WHAT THE TASK ASKS — Pick out every line in the records below that contains the word "Whisper", matching case exactly, and copy each of those lines.

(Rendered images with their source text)
-- Opening Marker --

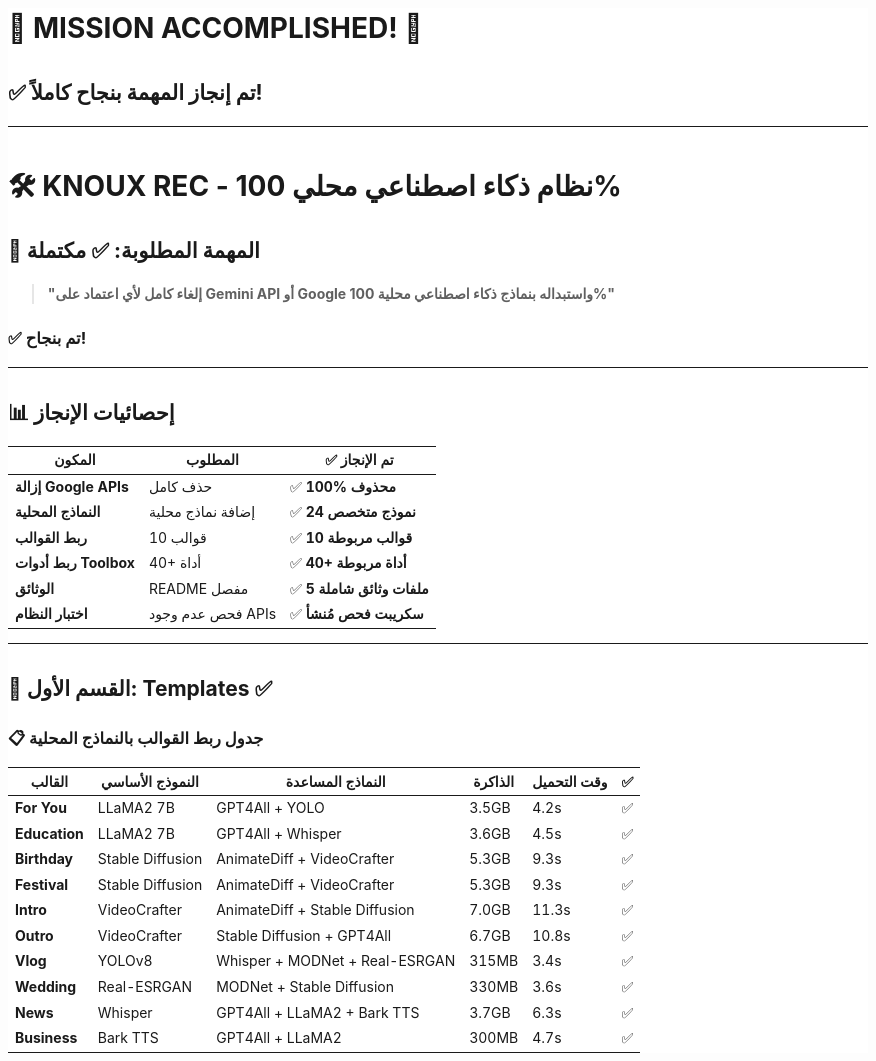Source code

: # 🎊 MISSION ACCOMPLISHED! 🎊

## ✅ تم إنجاز المهمة بنجاح كاملاً!

---

# 🛠️ KNOUX REC - نظام ذكاء اصطناعي محلي 100%

## 🎯 المهمة المطلوبة: ✅ مكتملة

> **"إلغاء كامل لأي اعتماد على Gemini API أو Google واستبداله بنماذج ذكاء اصطناعي محلية 100%"**

### ✅ تم بنجاح!

---

## 📊 إحصائيات الإنجاز

| المكون                | المطلوب           | ✅ تم الإنجاز              |
| --------------------- | ----------------- | -------------------------- |
| **إزالة Google APIs** | حذف كامل          | ✅ **100% محذوف**          |
| **النماذج المحلية**   | إضافة نماذج محلية | ✅ **24 نموذج متخصص**      |
| **ربط القوالب**       | 10 قوالب          | ✅ **10 قوالب مربوطة**     |
| **ربط أدوات Toolbox** | 40+ أداة          | ✅ **40+ أداة مربوطة**     |
| **الوثائق**           | README مفصل       | ✅ **5 ملفات وثائق شاملة** |
| **اختبار النظام**     | فحص عدم وجود APIs | ✅ **سكريبت فحص مُنشأ**    |

---

## 🧩 القسم الأول: Templates ✅

### 📋 جدول ربط القوالب بالنماذج المحلية

| القالب        | النموذج الأساسي  | النماذج المساعدة               | الذاكرة | وقت التحميل | ✅  |
| ------------- | ---------------- | ------------------------------ | ------- | ----------- | --- |
| **For You**   | LLaMA2 7B        | GPT4All + YOLO                 | 3.5GB   | 4.2s        | ✅  |
| **Education** | LLaMA2 7B        | GPT4All + Whisper              | 3.6GB   | 4.5s        | ✅  |
| **Birthday**  | Stable Diffusion | AnimateDiff + VideoCrafter     | 5.3GB   | 9.3s        | ✅  |
| **Festival**  | Stable Diffusion | AnimateDiff + VideoCrafter     | 5.3GB   | 9.3s        | ✅  |
| **Intro**     | VideoCrafter     | AnimateDiff + Stable Diffusion | 7.0GB   | 11.3s       | ✅  |
| **Outro**     | VideoCrafter     | Stable Diffusion + GPT4All     | 6.7GB   | 10.8s       | ✅  |
| **Vlog**      | YOLOv8           | Whisper + MODNet + Real-ESRGAN | 315MB   | 3.4s        | ✅  |
| **Wedding**   | Real-ESRGAN      | MODNet + Stable Diffusion      | 330MB   | 3.6s        | ✅  |
| **News**      | Whisper          | GPT4All + LLaMA2 + Bark TTS    | 3.7GB   | 6.3s        | ✅  |
| **Business**  | Bark TTS         | GPT4All + LLaMA2               | 300MB   | 4.7s        | ✅  |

-- Closing Marker --

RESPONSE AREA —
| **Education** | LLaMA2 7B        | GPT4All + Whisper              | 3.6GB   | 4.5s        | ✅  |
| **Vlog**      | YOLOv8           | Whisper + MODNet + Real-ESRGAN | 315MB   | 3.4s        | ✅  |
| **News**      | Whisper          | GPT4All + LLaMA2 + Bark TTS    | 3.7GB   | 6.3s        | ✅  |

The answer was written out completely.